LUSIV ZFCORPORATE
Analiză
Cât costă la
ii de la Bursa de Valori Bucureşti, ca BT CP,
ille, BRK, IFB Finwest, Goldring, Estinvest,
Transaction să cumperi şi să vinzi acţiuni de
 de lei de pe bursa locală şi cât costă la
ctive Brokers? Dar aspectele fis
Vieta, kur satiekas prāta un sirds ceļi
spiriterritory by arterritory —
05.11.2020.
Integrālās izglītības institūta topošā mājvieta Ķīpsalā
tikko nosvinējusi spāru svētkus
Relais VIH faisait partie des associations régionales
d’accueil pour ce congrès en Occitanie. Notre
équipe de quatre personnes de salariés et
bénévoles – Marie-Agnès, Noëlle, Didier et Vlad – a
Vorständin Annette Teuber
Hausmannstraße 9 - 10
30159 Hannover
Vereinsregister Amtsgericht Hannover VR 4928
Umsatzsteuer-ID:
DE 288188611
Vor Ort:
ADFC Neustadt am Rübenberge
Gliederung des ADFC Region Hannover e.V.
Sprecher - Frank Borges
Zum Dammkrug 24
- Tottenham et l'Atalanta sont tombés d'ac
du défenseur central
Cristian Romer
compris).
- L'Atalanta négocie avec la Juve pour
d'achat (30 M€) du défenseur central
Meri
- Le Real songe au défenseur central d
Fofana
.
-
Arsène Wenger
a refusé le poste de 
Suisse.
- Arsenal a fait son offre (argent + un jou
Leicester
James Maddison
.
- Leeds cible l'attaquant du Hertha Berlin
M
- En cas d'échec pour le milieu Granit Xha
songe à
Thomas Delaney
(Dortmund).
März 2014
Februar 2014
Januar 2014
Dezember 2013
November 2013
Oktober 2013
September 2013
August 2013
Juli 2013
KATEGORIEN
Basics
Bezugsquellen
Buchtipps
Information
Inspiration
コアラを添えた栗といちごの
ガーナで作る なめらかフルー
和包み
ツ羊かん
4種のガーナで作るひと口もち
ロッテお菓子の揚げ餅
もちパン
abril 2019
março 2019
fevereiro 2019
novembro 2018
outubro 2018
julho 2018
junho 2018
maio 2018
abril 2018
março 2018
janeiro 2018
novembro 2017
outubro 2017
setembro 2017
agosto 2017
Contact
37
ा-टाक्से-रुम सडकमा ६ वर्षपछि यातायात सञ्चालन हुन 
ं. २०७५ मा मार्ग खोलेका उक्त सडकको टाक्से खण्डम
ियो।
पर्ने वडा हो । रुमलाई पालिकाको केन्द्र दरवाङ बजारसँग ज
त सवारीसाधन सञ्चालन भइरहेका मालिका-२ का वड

> _Problem description_: All lines from the one containing "यातायात सञ्चालन हुन" down to the final line above are to be restated word for word; leave out the rest.

> _Response to this exercise_:
ा-टाक्से-रुम सडकमा ६ वर्षपछि यातायात सञ्चालन हुन 
ं. २०७५ मा मार्ग खोलेका उक्त सडकको टाक्से खण्डम
ियो।
पर्ने वडा हो । रुमलाई पालिकाको केन्द्र दरवाङ बजारसँग ज
त सवारीसाधन सञ्चालन भइरहेका मालिका-२ का वड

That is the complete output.